■ Input ■
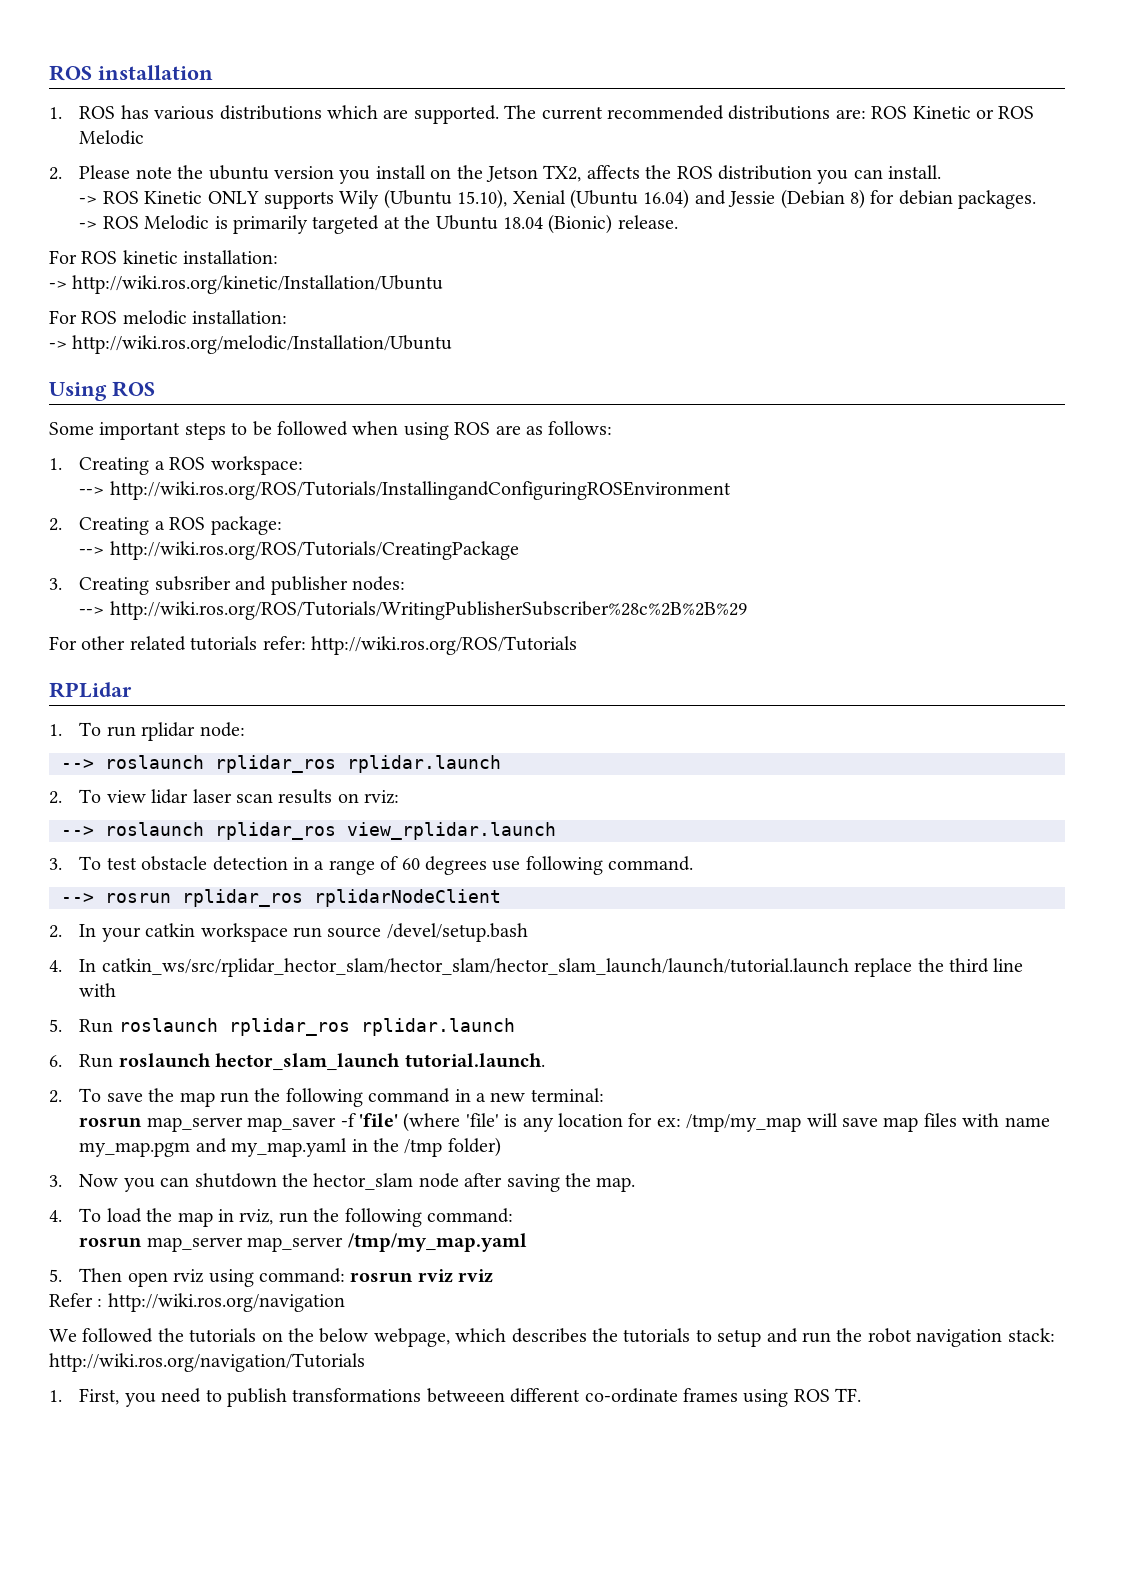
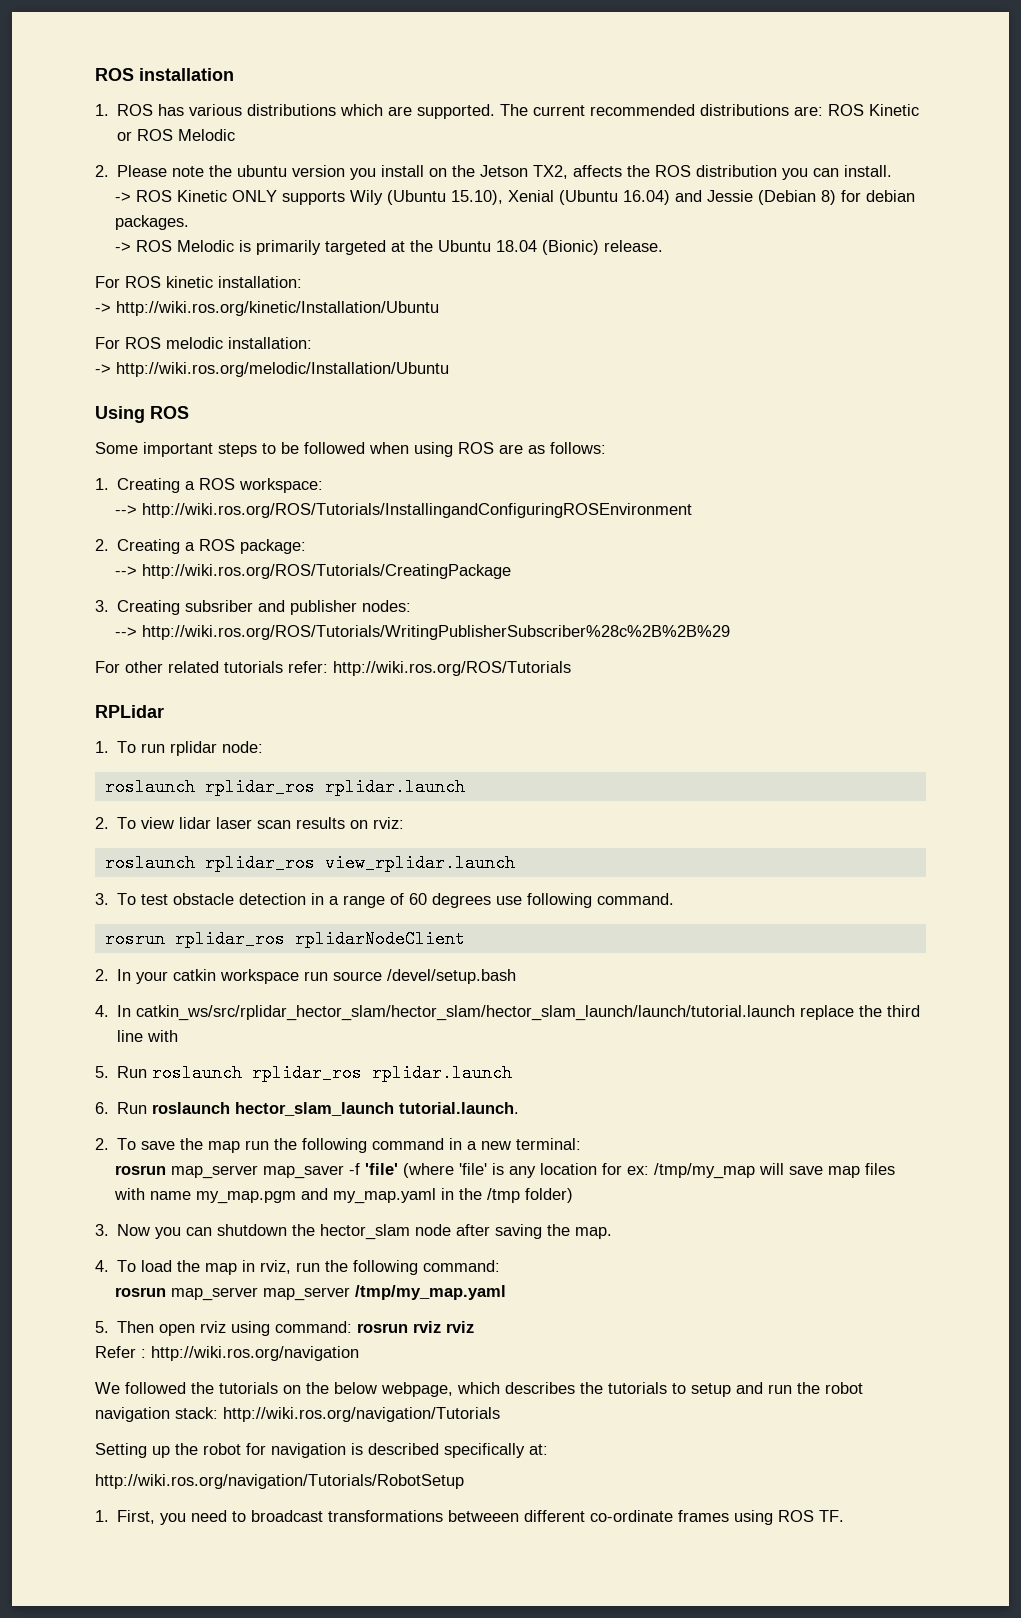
[61,759,94,769] --> -> (264, 747) none
[61,826,94,836] --> -> (405, 823) none
[61,893,94,903] --> -> (675, 899) none
(365, 1362) none -> [95,1443,548,1458] [95,1474,464,1489] // Setting up the robot for navigation is described specifically at: // http://wiki.ros.org/navigation/Tutorials/RobotSetup
[226,1388,287,1407] publish -> [251,1510,324,1522] broadcast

■ What the exercise asks ■
When you repeat the material above, keep every word exact and leave out the pictures.

■ Task response ■
[61,759,94,769] --> -> (264, 747) none
[61,826,94,836] --> -> (405, 823) none
[61,893,94,903] --> -> (675, 899) none
(365, 1362) none -> [95,1443,548,1458] [95,1474,464,1489] // Setting up the robot for navigation is described specifically at: // http://wiki.ros.org/navigation/Tutorials/RobotSetup
[226,1388,287,1407] publish -> [251,1510,324,1522] broadcast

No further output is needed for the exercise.